## GIVEN RECORDS
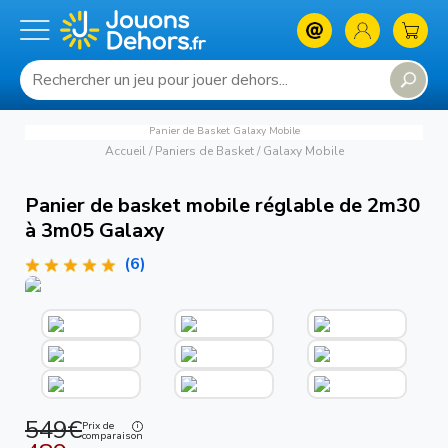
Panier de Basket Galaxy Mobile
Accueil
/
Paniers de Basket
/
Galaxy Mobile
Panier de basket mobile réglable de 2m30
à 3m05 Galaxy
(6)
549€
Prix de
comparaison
* * *
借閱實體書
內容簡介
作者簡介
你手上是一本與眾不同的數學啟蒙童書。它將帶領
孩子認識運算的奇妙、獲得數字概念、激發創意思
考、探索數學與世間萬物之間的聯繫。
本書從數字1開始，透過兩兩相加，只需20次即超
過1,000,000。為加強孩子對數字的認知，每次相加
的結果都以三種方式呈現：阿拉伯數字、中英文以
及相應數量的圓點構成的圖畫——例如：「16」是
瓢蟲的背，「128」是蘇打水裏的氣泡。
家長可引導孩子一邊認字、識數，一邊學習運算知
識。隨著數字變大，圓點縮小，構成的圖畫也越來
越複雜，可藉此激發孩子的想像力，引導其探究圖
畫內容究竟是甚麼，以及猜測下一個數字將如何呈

## BRIEF
Copy each line above holding "Galaxy".

## OUTPUT BELOW
Panier de Basket Galaxy Mobile
Galaxy Mobile
à 3m05 Galaxy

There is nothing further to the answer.